Materials provided Start Marker

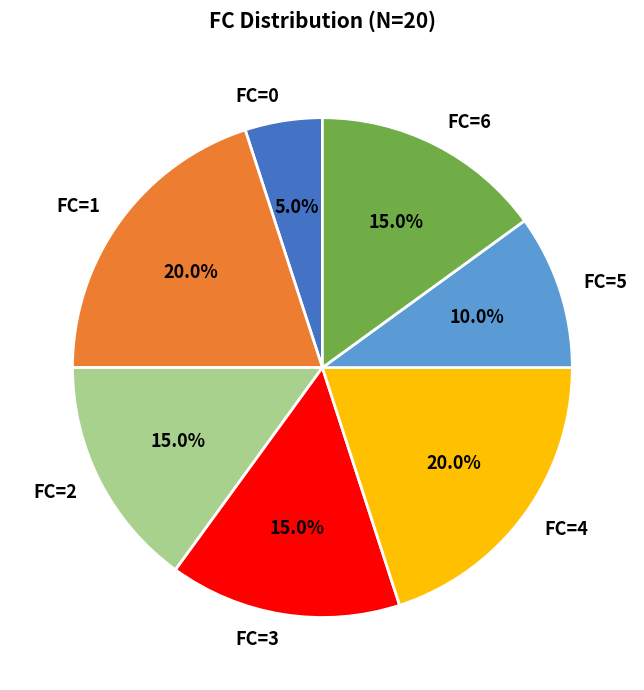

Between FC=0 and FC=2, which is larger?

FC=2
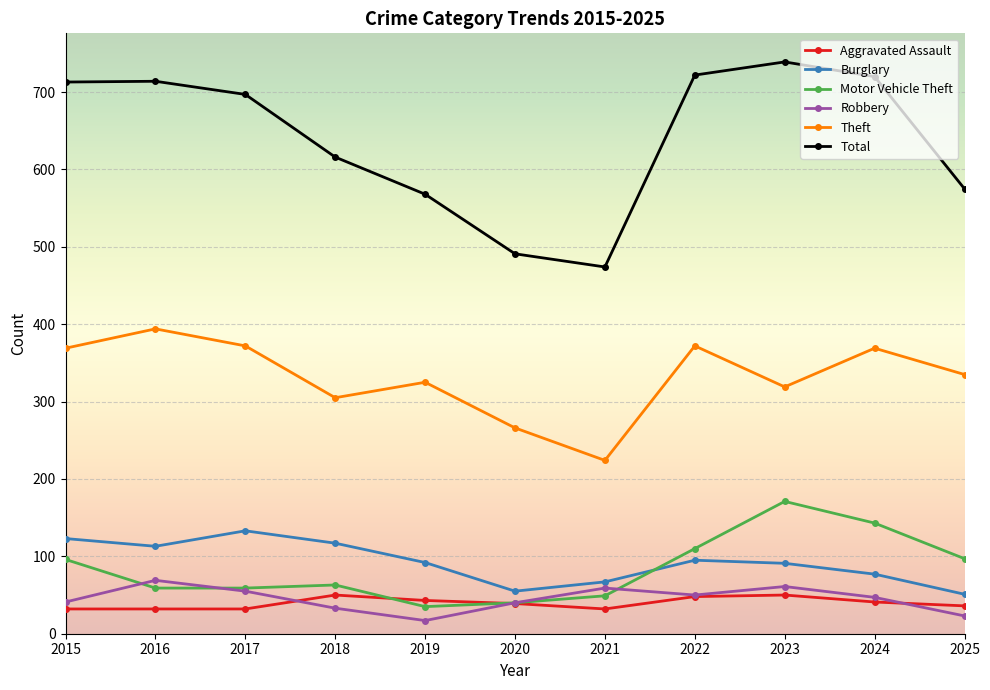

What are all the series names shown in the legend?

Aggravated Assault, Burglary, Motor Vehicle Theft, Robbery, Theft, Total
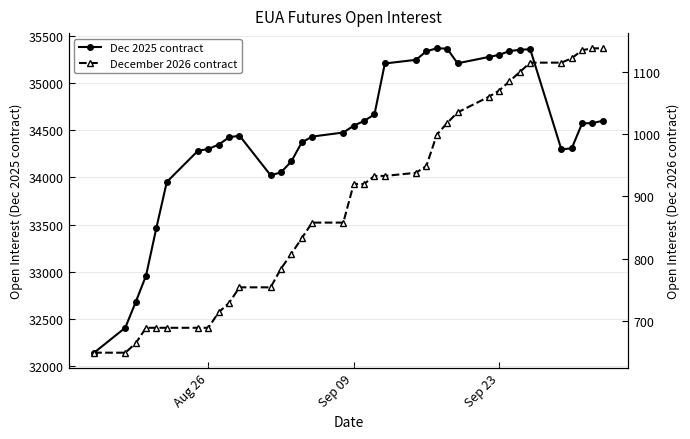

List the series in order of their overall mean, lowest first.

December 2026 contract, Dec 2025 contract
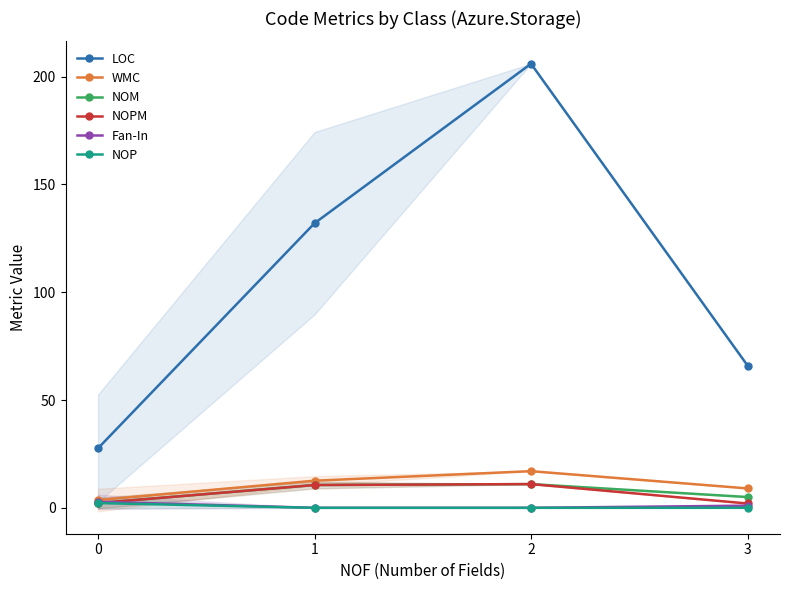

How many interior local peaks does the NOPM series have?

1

Materials provided End Marker
Materials provided Start Marker

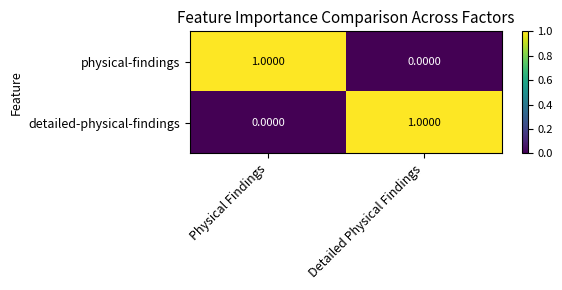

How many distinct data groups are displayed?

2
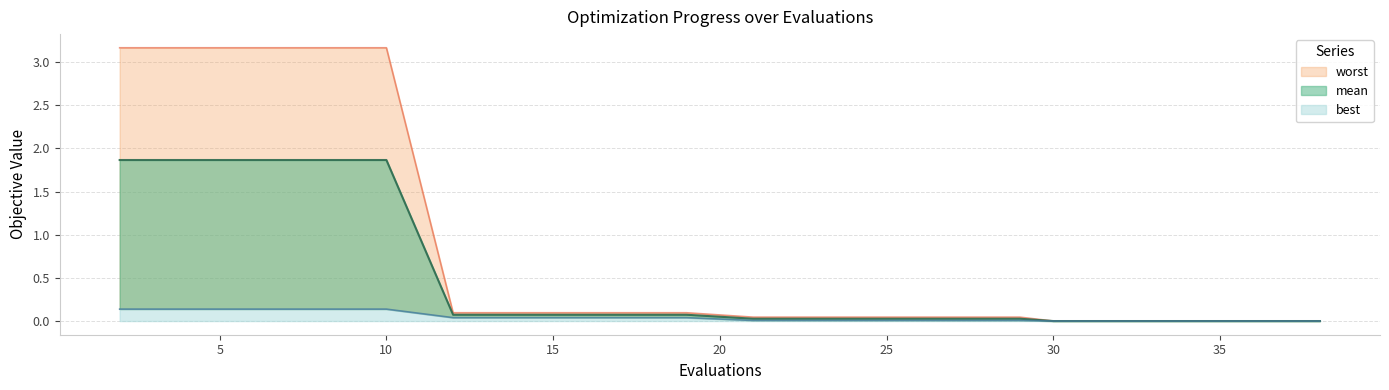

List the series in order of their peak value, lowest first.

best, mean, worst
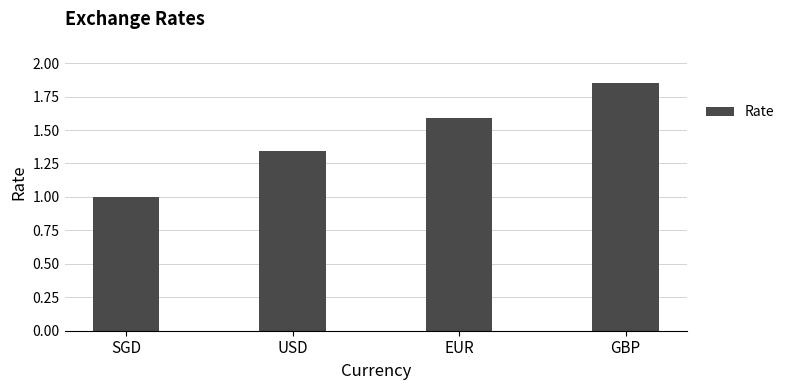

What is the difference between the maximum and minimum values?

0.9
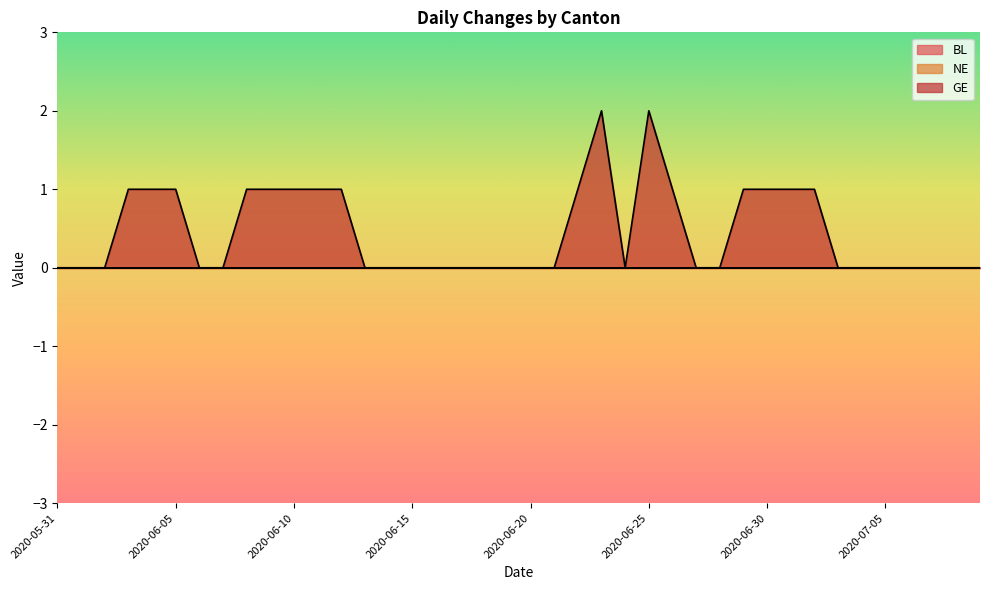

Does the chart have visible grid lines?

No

Materials provided End Marker

> Job:
Reproduce the stretch of the data above from the line containing "Between FC=0 and FC=2, which is larger?" through the line containing "How many interior", changing "series" to "trace" throughout and leaving all else unchanged. Omit the pictures.

> Your solution:
Between FC=0 and FC=2, which is larger?

FC=2

What are all the trace names shown in the legend?

Aggravated Assault, Burglary, Motor Vehicle Theft, Robbery, Theft, Total

List the trace in order of their overall mean, lowest first.

December 2026 contract, Dec 2025 contract

How many interior local peaks does the NOPM trace have?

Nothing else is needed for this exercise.